BSF larvae is a sustainable alternative to two of the main animal feeds: fish meal and soy. As a matter of fact, 37 percent of fish caught globally goes into animal feed and 70 percent of the global fish stock is fully used, overused or in crisis. Soy is the second largest contributor to deforestation globally. BSF can produce 2500 times more protein per acre per year than soy, using less water and land, and generally has higher levels of amino acids, fat and cholesterol. Insect use as a protein source is estimated to reduce the protein cost of feed production by between 25-37.5 percent, which increases affordability for smallholder farmers.

An Environmentally Driven Team

Chanzi was founded by Sune Mushendwa, an architect by trade who went through multiple iterations to land on the model that Chanzi replicates, and regularly updates, across its facilities today. Chanzi’s co-founder and CEO, Andrew Wallace, had previous experience at Victory Farms, a fish farming operation in Kenya, where he experienced firsthand the impact of rising feed prices on production and revenue growth for both the company and its outgrowers. The founders joined together through their commitment to reducing the environmental impact of food waste that is not properly treated and animal feed that is unsustainably produced.

Sustainable Waste Management

Currently, Chanzi has a total of three sites in Arusha, Dar es Salaam, and Zanzibar and is in the process of launching its first site in Kenya in Nairobi. Each production site has 42 greenhouses that are used to grow the larvae. Additionally, there are areas for waste processing, hatchery caging for breeding, and blanching, drying, and grinding. From 18MT of food waste, 5MT of by-product is produced and after drying, is turned into 3MT of larvae and 2MT of fertilizer per day. Chanzi sells whole dried BSF larvae, ground BSF larvae and organic fertilizer to its customers.

From an environmental perspective, a single Chanzi site is avoiding producing 0.4 MT of methane per day and 9.4 MT of CO2 per day, all of which is equivalent to taking 642 cars off the road or planting 49K fully grown trees annually. When comparing BSF production to soya farming, BSF farming demands significantly less land than soya farming to produce an equivalent amount of protein per year.

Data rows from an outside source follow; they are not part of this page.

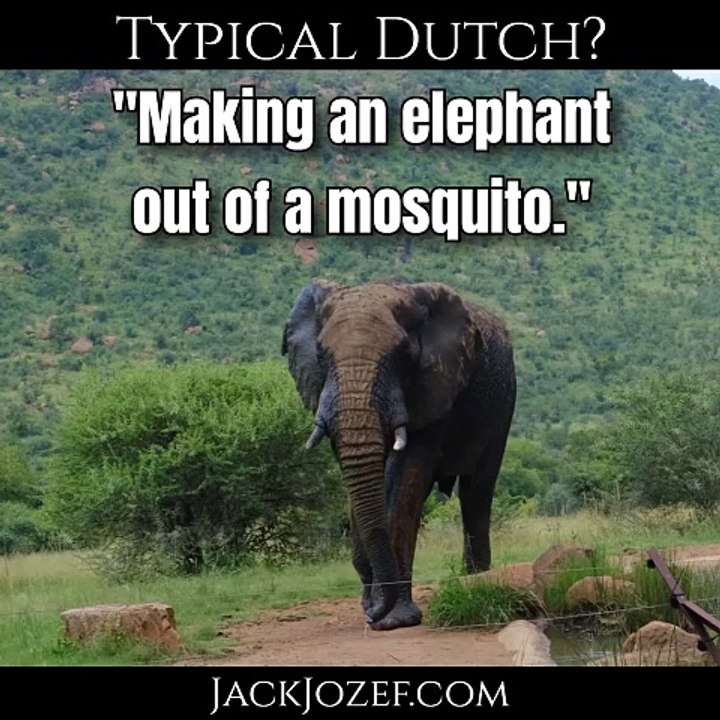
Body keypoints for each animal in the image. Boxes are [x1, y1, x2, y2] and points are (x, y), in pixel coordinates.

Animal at [281, 277, 516, 631]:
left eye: (404, 353)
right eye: (321, 354)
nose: (371, 614)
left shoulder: (434, 383)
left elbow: (406, 475)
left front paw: (394, 620)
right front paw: (374, 606)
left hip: (503, 406)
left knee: (476, 490)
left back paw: (474, 580)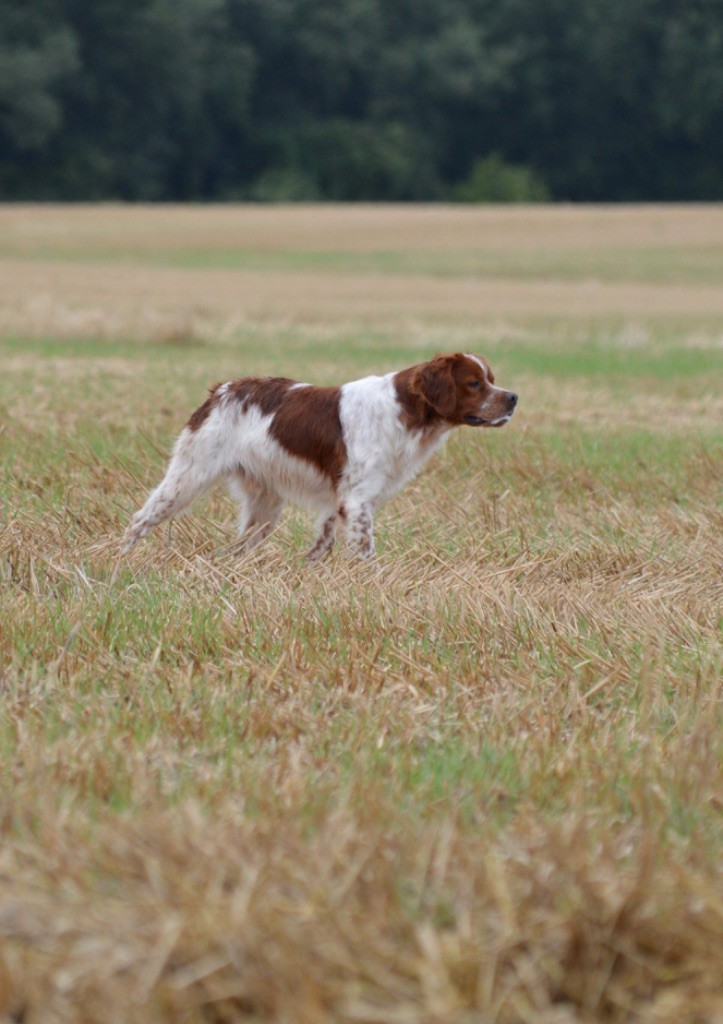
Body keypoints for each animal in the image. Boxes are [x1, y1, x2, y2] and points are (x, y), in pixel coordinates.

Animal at [120, 352, 516, 561]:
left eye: (491, 379)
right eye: (474, 383)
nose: (513, 398)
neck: (403, 412)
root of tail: (221, 390)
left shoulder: (336, 503)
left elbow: (320, 549)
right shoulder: (356, 502)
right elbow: (365, 554)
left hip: (264, 505)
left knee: (239, 548)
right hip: (188, 477)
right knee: (139, 520)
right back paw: (118, 564)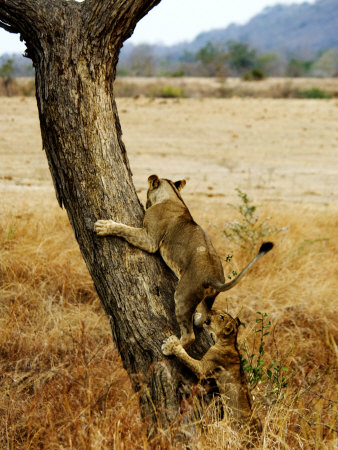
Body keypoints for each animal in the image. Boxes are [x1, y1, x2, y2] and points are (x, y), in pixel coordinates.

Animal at [93, 174, 274, 346]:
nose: (145, 204)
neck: (173, 196)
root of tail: (214, 278)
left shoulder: (150, 240)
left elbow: (124, 229)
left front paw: (104, 226)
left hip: (183, 295)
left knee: (189, 336)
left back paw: (171, 347)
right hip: (210, 297)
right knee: (205, 316)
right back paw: (198, 318)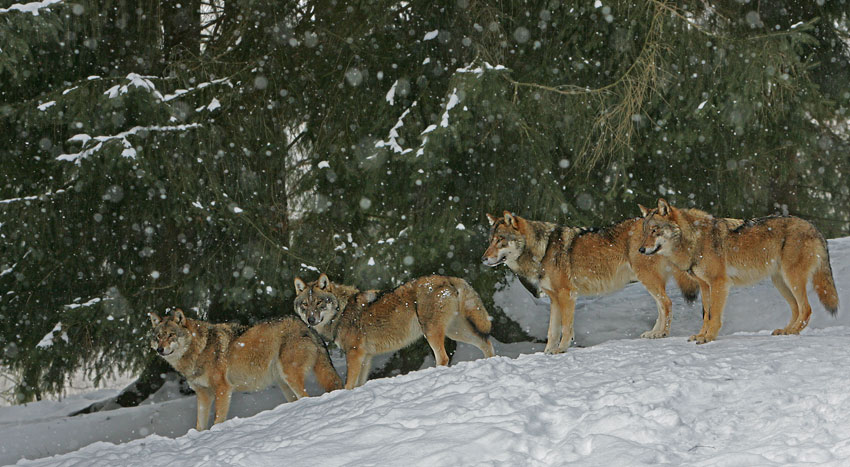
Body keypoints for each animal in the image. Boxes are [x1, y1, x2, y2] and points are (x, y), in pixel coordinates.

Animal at [149, 310, 342, 432]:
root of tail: (306, 326)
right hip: (284, 384)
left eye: (171, 335)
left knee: (307, 397)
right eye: (158, 336)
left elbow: (217, 419)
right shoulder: (203, 394)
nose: (160, 349)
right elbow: (199, 424)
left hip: (290, 376)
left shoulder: (222, 389)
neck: (199, 350)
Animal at [292, 272, 494, 390]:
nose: (311, 319)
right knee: (486, 342)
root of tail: (449, 277)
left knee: (443, 358)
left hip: (431, 332)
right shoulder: (366, 357)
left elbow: (349, 384)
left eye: (319, 303)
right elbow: (359, 383)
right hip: (456, 332)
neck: (341, 311)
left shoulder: (354, 354)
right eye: (305, 305)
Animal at [480, 210, 700, 352]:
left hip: (647, 279)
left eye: (500, 240)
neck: (542, 252)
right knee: (662, 306)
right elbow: (552, 331)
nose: (483, 259)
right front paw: (548, 353)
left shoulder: (567, 295)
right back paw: (654, 332)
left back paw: (662, 334)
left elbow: (566, 328)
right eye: (490, 240)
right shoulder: (554, 299)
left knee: (667, 303)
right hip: (648, 281)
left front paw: (561, 349)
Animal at [636, 197, 836, 344]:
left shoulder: (719, 283)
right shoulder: (704, 286)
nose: (640, 250)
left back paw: (793, 331)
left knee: (807, 309)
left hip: (792, 279)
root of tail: (815, 228)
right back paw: (786, 330)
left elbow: (714, 314)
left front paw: (709, 337)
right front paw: (701, 335)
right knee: (796, 309)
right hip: (780, 283)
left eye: (655, 230)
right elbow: (706, 315)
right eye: (645, 231)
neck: (694, 239)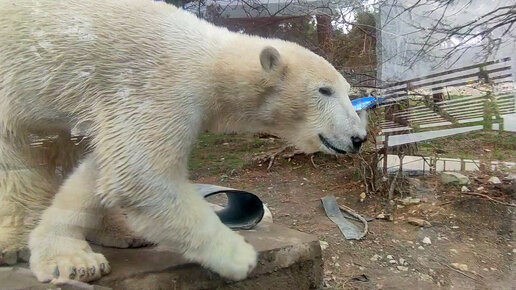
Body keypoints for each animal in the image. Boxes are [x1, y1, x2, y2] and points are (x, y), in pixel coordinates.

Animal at [1, 0, 366, 284]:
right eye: (323, 90)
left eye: (347, 89)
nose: (358, 137)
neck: (209, 59)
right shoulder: (157, 86)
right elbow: (140, 176)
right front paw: (239, 257)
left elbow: (103, 167)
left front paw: (68, 254)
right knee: (18, 156)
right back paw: (13, 243)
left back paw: (124, 232)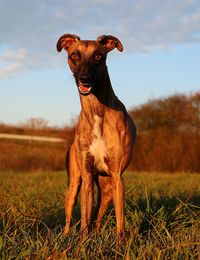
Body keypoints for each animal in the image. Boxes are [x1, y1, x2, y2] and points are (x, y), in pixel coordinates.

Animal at [57, 34, 137, 238]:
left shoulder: (117, 176)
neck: (96, 111)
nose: (84, 79)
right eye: (75, 55)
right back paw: (67, 235)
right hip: (74, 184)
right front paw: (83, 240)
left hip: (107, 188)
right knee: (72, 216)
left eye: (98, 56)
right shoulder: (86, 174)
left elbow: (120, 217)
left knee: (98, 218)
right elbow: (84, 217)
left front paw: (120, 242)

Chanzi’s waste management division eases the burden on the infrastructure of the nearby landfills. In addition to free waste collection from local markets and payment by volume for delivery to factory gate through their network of registered waste aggregation brokers, Chanzi offers smallholder farmers additional earning opportunities for their spoiled crops. Chanzi also sees an opportunity to source for brewer spent grain and waste from local breweries in Tanzania. The spent grain will be combined with organic food waste from the community to provide a better-quality feed for the BSF.

Chanzi’s Bottom Line

What makes Chanzi unique is that they take an extremely localized approach in both waste collection and product sales to reduce unnecessary operational and logistics costs. Chanzi can produce insect protein at $1.90 per kg, compared to fishmeal which costs $4.30 per kg and soybean meal which costs $2.20 per kg. Additionally, the Chanzi production model has found a blend of mechanization and labor-intensive production that contributes to greater employment opportunities in Tanzania and beyond, while embedding themselves in the local waste management and agro-input ecosystems.

Feed production for both aquaculture and meat livestock are rapidly growing across East Africa. There is a 1.5 million MT annual chicken feed demand in Tanzania alone. The global black soldier fly market is expected to reach $3.4B by 2030 with a CAGR of 34.7 percent from 2020 to 2030. FINCA is proud to be partnering with Chanzi to capture this market opportunity, reduce CO2 and methane emissions one city at a time through innovative food waste processing techniques, and provide more affordable feed solutions to smallholder farmers across East Africa.